BEGIN Exercise input
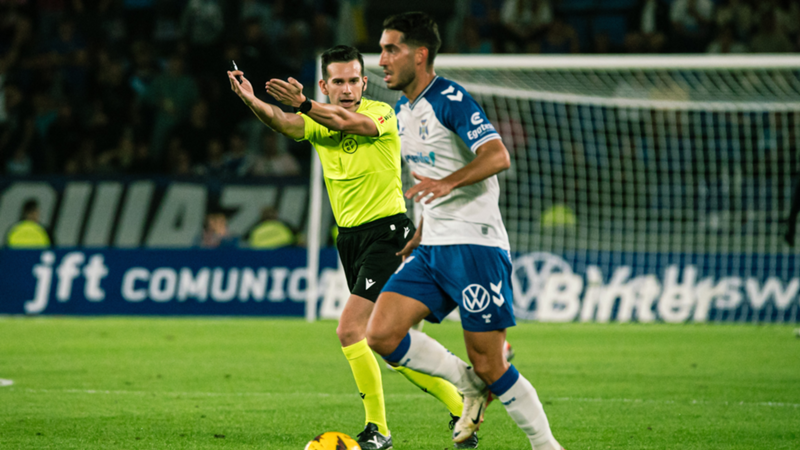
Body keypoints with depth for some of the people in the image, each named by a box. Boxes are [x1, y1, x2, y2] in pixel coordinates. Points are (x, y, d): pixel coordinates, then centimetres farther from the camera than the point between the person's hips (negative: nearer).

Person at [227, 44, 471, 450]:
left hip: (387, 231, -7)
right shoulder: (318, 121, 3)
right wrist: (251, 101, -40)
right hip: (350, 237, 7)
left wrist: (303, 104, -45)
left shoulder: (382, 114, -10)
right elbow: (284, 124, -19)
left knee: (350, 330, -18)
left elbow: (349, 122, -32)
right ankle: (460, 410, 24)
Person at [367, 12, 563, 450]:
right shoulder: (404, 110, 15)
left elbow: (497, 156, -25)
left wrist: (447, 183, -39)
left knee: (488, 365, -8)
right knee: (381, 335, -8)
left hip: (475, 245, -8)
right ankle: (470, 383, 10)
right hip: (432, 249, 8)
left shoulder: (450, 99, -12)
END Exercise input
BEGIN Exercise input
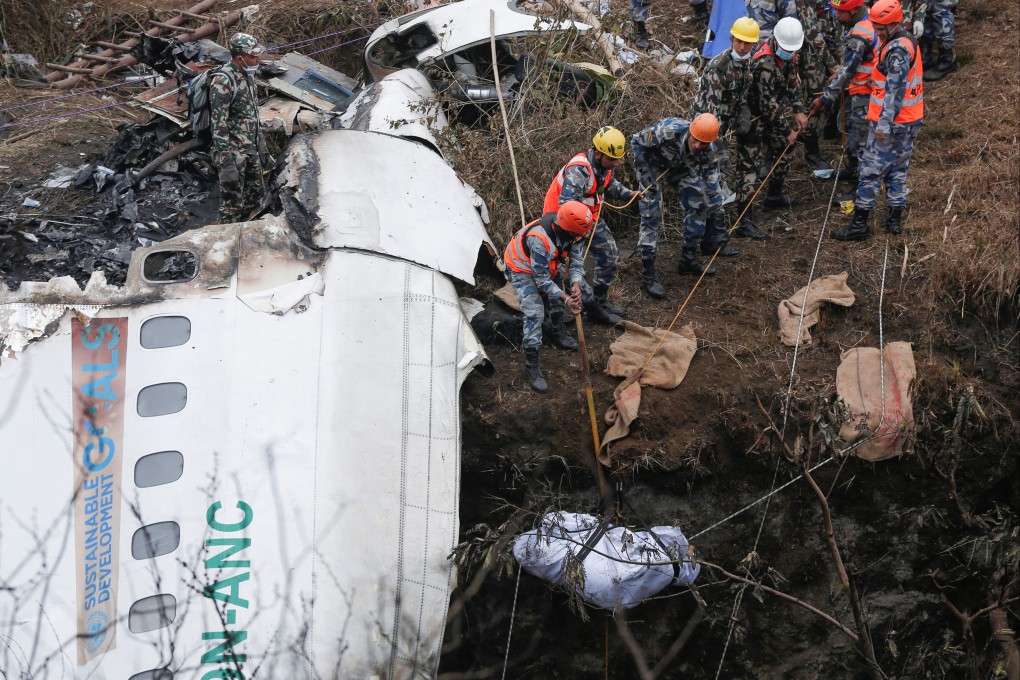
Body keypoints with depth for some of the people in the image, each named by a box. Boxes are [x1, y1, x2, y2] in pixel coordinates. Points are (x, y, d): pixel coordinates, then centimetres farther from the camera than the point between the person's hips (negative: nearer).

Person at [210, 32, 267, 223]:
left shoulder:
END Exercise input
BEGIN Exercise input
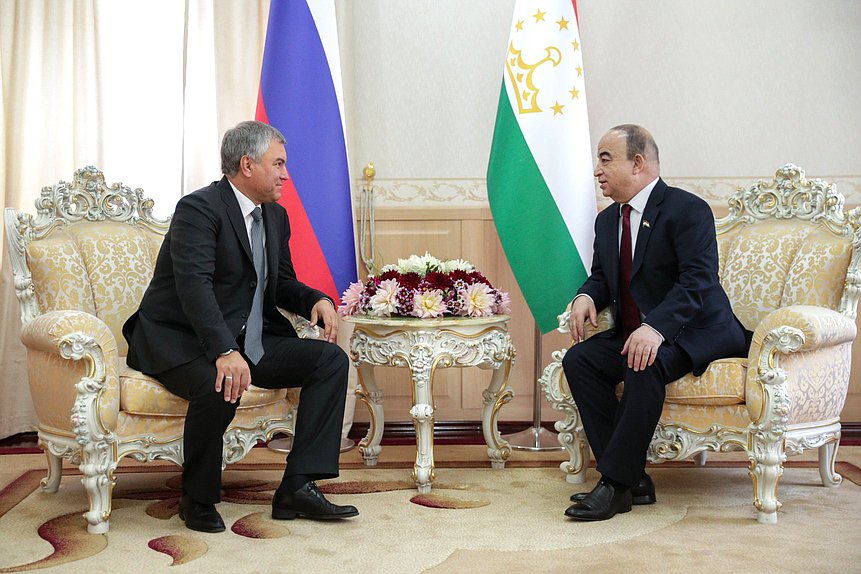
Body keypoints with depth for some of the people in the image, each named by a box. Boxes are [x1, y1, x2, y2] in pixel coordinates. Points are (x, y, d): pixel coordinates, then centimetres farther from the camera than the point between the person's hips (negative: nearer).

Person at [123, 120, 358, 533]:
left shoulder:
END Exercise input
▶ **Description of the task**
Reproduce the data from the line with "left wrist: (303, 104, -45)" up to and including the line with "right hip: (432, 249, 8)", switching "knee" to "knee joint" and leaving everything else as it is.

▶ **Your response**
left wrist: (303, 104, -45)
left shoulder: (382, 114, -10)
right elbow: (284, 124, -19)
left knee joint: (350, 330, -18)
left elbow: (349, 122, -32)
right ankle: (460, 410, 24)
Person at [367, 12, 563, 450]:
right shoulder: (404, 110, 15)
left elbow: (497, 156, -25)
left wrist: (447, 183, -39)
left knee joint: (488, 365, -8)
right knee joint: (381, 335, -8)
left hip: (475, 245, -8)
right ankle: (470, 383, 10)
right hip: (432, 249, 8)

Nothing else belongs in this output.